Herhaal de volledige uitspraak over het bestemmingsplan "Fort aan den Ham" woord voor woord en zonder iets weg te laten.

**GETOONDE TEKST**
<<<<
Uitspraak 201906229/1/R1


Volledige tekst

201906229/1/R1.
Datum uitspraak: 20 mei 2020

AFDELING
BESTUURSRECHTSPRAAK

Uitspraak in het geding tussen:

[appellant], wonend te Uitgeest,

en

de raad van de gemeente Uitgeest,

verweerder.

Procesverloop

Bij besluit van 27 juni 2019 heeft de raad het bestemmingsplan "Fort aan den Ham" vastgesteld.

Tegen dit besluit heeft [appellant] beroep ingesteld.

Stadsherstel Amsterdam N.V. (hierna: Stadsherstel) heeft een schriftelijke uiteenzetting gegeven.

De raad heeft een verweerschrift ingediend.

[appellant] heeft een nader stuk ingediend.

De raad, [appellant] en Stadsherstel hebben toestemming, als bedoeld in artikel 8:57, eerste lid, van de Algemene wet bestuursrecht verleend, waarna de Afdeling het onderzoek heeft gesloten.
>>>>
**GEGEVENS VOOR ANALYSE**
<<<<
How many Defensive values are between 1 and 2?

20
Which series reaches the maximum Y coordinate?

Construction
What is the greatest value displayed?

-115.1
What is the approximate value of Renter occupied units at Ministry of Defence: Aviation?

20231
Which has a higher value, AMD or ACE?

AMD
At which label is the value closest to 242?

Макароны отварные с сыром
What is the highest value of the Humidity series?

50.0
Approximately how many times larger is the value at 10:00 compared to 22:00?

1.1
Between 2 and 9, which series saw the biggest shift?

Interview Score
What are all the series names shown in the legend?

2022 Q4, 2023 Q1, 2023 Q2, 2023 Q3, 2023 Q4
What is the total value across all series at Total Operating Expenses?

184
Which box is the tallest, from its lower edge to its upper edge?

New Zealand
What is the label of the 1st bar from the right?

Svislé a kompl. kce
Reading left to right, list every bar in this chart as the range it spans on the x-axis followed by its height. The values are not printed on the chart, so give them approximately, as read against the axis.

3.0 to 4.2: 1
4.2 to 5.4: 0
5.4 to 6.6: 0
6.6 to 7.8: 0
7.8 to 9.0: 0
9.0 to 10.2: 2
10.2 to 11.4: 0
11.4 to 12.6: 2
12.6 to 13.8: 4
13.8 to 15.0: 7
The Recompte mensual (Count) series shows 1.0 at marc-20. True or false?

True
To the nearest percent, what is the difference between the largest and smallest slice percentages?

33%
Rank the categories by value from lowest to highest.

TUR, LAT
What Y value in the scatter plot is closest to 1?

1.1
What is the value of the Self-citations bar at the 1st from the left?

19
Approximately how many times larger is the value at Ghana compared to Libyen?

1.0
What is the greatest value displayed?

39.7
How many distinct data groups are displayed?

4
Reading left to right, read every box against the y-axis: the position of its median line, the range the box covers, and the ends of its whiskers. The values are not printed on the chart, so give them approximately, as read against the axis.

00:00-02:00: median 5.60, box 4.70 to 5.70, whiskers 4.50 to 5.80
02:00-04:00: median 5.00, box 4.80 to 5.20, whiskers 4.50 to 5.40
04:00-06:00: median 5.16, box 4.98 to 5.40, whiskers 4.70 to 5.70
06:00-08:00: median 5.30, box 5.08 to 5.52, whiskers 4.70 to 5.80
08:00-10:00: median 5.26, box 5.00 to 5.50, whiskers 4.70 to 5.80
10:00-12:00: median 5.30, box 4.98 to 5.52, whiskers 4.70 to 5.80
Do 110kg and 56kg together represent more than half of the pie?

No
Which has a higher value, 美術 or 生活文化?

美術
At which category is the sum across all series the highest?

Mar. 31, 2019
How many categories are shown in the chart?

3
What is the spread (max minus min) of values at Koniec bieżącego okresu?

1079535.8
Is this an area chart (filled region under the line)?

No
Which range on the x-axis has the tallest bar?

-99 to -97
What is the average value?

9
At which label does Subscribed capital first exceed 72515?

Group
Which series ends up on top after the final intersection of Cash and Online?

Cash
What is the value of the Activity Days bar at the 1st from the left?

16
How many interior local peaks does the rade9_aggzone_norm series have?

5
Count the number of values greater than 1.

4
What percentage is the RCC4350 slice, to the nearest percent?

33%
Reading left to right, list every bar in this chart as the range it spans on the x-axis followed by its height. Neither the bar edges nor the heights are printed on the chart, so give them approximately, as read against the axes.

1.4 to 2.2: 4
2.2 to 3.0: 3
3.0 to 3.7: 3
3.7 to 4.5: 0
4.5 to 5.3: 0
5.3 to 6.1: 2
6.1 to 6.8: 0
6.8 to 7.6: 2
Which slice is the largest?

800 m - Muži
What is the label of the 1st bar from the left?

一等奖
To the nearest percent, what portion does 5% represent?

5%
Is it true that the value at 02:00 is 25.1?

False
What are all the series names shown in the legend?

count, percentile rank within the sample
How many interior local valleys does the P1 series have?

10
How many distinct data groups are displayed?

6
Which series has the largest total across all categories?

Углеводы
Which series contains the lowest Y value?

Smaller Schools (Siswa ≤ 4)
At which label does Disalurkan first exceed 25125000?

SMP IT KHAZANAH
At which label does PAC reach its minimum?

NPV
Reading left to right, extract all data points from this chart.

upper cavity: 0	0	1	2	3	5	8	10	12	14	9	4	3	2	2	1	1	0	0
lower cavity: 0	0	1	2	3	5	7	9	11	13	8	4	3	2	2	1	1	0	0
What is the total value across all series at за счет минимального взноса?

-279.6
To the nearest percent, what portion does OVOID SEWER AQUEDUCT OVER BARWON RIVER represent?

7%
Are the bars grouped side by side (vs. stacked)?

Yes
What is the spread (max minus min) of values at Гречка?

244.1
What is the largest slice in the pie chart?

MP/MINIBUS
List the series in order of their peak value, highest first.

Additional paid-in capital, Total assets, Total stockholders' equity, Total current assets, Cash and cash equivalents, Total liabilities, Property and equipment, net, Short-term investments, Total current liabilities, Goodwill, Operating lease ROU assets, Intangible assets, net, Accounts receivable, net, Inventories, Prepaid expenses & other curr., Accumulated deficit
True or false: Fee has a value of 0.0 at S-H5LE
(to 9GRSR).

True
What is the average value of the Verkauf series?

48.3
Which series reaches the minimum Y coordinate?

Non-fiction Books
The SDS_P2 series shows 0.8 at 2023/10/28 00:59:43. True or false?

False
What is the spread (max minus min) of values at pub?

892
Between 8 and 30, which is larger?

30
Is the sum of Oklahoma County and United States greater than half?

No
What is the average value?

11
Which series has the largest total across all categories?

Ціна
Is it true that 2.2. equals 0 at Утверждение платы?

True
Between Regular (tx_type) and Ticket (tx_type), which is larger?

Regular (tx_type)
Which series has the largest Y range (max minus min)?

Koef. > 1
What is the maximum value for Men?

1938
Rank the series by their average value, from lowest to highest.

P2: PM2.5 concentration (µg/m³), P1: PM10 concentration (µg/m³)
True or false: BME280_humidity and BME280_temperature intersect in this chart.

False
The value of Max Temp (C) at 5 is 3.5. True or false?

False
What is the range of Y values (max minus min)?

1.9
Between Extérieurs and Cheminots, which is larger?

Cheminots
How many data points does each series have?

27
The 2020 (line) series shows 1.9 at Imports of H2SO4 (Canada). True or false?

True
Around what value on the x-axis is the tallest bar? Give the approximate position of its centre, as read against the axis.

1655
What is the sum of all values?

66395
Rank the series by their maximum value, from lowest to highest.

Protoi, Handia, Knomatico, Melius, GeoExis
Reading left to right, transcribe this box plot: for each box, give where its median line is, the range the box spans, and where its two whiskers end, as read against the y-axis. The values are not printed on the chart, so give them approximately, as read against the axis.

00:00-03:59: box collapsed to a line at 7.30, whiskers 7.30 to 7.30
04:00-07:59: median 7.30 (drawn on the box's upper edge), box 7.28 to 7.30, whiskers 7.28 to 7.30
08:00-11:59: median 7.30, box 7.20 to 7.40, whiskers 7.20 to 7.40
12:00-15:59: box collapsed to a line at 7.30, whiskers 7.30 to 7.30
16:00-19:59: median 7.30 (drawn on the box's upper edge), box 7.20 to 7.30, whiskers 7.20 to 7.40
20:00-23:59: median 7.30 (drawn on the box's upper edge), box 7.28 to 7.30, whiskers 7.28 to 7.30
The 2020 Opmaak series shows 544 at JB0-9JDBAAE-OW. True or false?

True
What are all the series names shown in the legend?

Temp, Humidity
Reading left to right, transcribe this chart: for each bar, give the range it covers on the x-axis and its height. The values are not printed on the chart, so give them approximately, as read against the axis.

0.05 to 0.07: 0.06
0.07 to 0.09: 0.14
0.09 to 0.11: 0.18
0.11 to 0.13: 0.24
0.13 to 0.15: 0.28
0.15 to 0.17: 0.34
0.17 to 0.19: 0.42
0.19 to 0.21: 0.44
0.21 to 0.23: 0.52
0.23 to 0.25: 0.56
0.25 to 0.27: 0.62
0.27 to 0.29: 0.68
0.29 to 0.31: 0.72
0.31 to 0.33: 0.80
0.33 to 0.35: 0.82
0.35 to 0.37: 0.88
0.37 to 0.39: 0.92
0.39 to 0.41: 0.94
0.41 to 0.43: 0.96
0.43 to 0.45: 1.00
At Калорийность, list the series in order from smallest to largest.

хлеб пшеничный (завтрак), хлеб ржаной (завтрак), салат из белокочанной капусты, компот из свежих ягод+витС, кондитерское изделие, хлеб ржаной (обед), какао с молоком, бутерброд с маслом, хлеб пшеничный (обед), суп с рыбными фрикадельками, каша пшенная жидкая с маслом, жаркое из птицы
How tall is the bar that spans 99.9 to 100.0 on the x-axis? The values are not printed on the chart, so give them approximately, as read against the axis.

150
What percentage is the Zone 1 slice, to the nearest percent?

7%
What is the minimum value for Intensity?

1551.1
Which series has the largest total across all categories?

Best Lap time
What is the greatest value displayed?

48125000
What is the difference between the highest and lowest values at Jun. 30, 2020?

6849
>>>>
**RESULTAAT**
Uitspraak 201906229/1/R1


Volledige tekst

201906229/1/R1.
Datum uitspraak: 20 mei 2020

AFDELING
BESTUURSRECHTSPRAAK

Uitspraak in het geding tussen:

[appellant], wonend te Uitgeest,

en

de raad van de gemeente Uitgeest,

verweerder.

Procesverloop

Bij besluit van 27 juni 2019 heeft de raad het bestemmingsplan "Fort aan den Ham" vastgesteld.

Tegen dit besluit heeft [appellant] beroep ingesteld.

Stadsherstel Amsterdam N.V. (hierna: Stadsherstel) heeft een schriftelijke uiteenzetting gegeven.

De raad heeft een verweerschrift ingediend.

[appellant] heeft een nader stuk ingediend.

De raad, [appellant] en Stadsherstel hebben toestemming, als bedoeld in artikel 8:57, eerste lid, van de Algemene wet bestuursrecht verleend, waarna de Afdeling het onderzoek heeft gesloten.